Ihre erfolgreichste Zeit hatten Sie dann ab 2020 beim KF Vllaznia in der albanischen Stadt Shkodra.

Brdaric: Ja, das war ein Märchen-Jahr. Wir haben den Meistertitel nur wegen der Tordifferenz verpasst, wurden Pokalsieger und ich wurde zum Trainer des Jahres gewählt. Ich habe diesen Traditionsklub aus dem Tiefschlaf geweckt und den ersten Titel seit vielen Jahren gewonnen. Es hat mir dort sehr gut gefallen. Ich liebe Shkodra.

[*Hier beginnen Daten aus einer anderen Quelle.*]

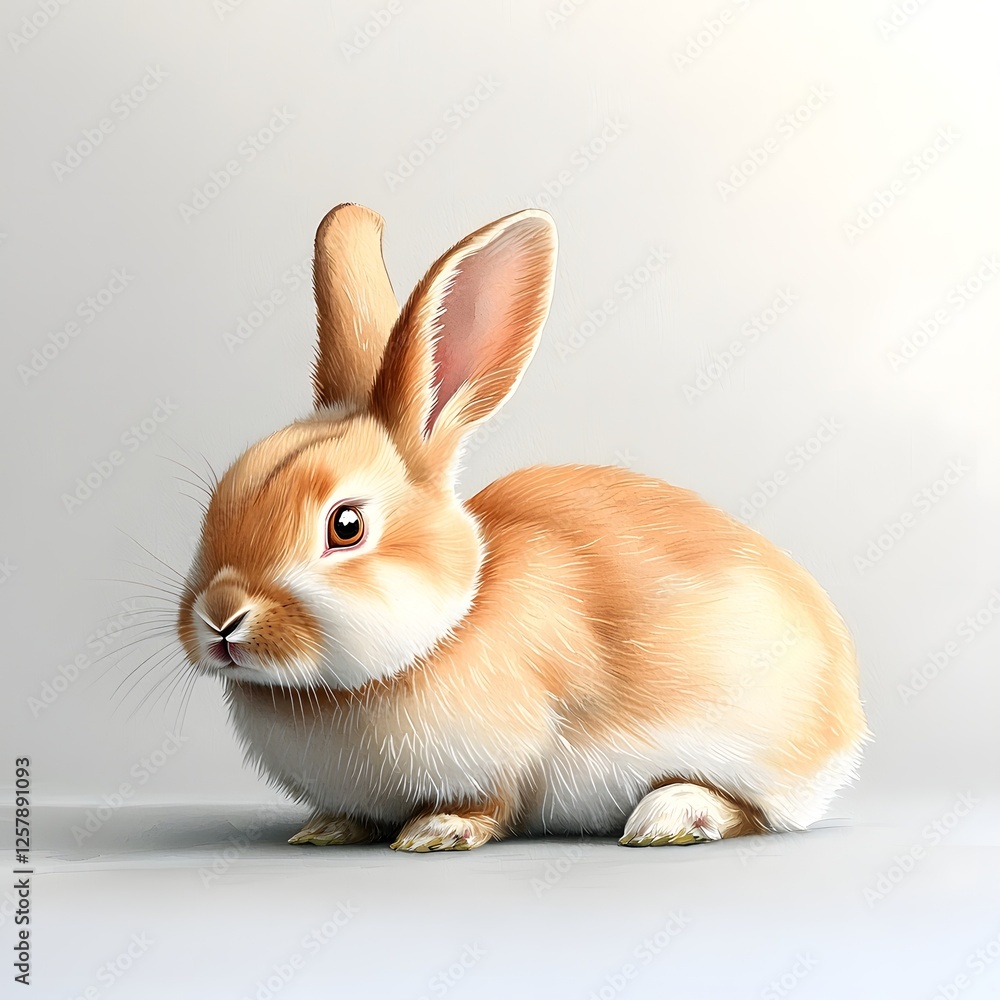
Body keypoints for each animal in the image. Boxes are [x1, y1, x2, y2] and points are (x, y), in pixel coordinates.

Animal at [177, 203, 868, 851]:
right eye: (218, 501)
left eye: (345, 526)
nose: (220, 618)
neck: (444, 627)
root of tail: (847, 724)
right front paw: (327, 828)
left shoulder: (508, 753)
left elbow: (492, 803)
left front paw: (437, 831)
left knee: (754, 813)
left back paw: (669, 816)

Wie waren die Feierlichkeiten?

Brdaric: Unglaublich emotional. Die Fans sind komplett abgegangen. Wenn wir auch noch Meister geworden wären, dann wäre Shkodra explodiert. Dann hätten sich alle Fans bis Ultimo abgeschossen. Ich weiß nicht, ob die dann nochmal wach geworden wären.

Im Kader stand damals auch Ihr Sohn Tim.

Brdaric: Er hat in der zweiten Mannschaft gespielt und bei mir mittrainiert. Einmal habe ich ihn eingewechselt und er hat direkt getroffen. Weil es aber um Titel ging, wollte ich danach nicht zu viel experimentieren. Es war wunderbar, als Vater und Sohn zusammenzuarbeiten.